**What the task asks:** Set down, exactly as written, the lines from the line holding "large (980x653)" to the end of the data, inclusive, skipping any pictures.

**Input records:**
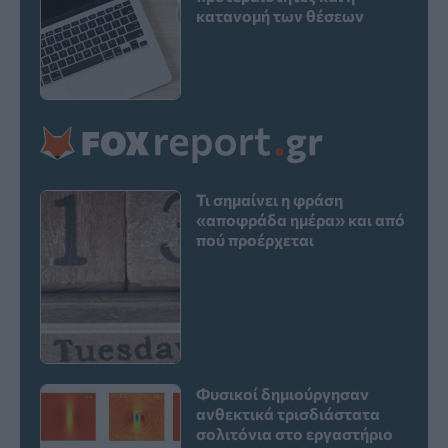
κατανομή των θέσεων
Τι σημαίνει η φράση
«αποφράδα ημέρα» και από
πού προέρχεται
Φυσικοί δημιούργησαν
ανθεκτικά τρισδιάστατα
σολιτόνια στο εργαστήριο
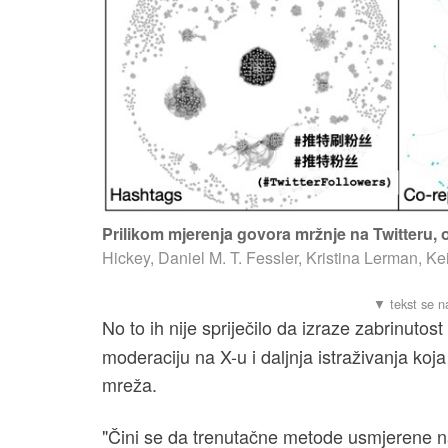
Prilikom mjerenja govora mržnje na Twitteru, o
Hickey, Daniel M. T. Fessler, Kristina Lerman, Ke
No to ih nije spriječilo da izraze zabrinutos
moderaciju na X-u i daljnja istraživanja koja
mreža.
"Čini se da trenutačne metode usmjerene na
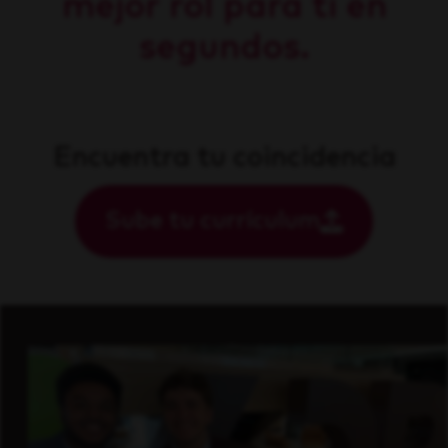
mejor rol para ti en
segundos.
Encuentra tu coincidencia
Sube tu currículum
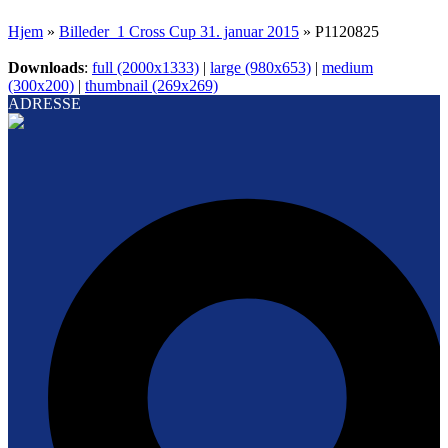
Hjem
»
Billeder_1 Cross Cup 31. januar 2015
»
P1120825
Downloads
:
full (2000x1333)
|
large (980x653)
|
medium
(300x200)
|
thumbnail (269x269)
ADRESSE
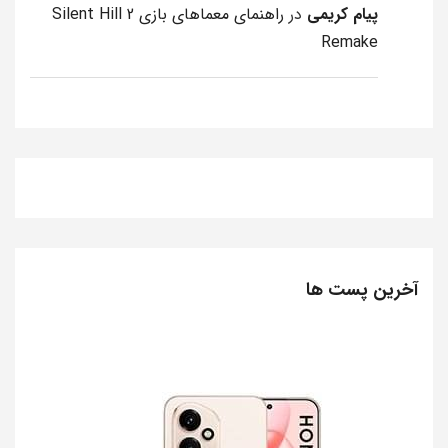
پیام کریمی
در
راهنمای معماهای بازی Silent Hill 2
Remake
آخرین پست ها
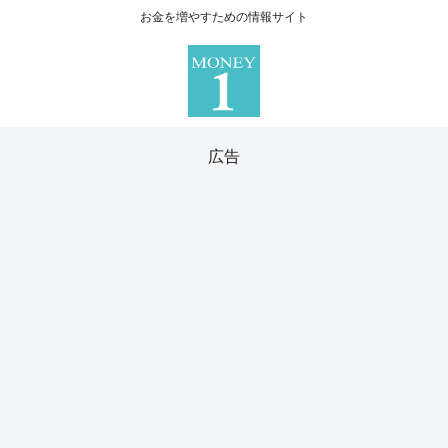
お金を増やすための情報サイト
広告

**Exercise output:**
large (980x653)
|
medium
(300x200)
|
thumbnail (269x269)
ADRESSE
پیام کریمی
در
راهنمای معماهای بازی Silent Hill 2
Remake
آخرین پست ها
お金を増やすための情報サイト
広告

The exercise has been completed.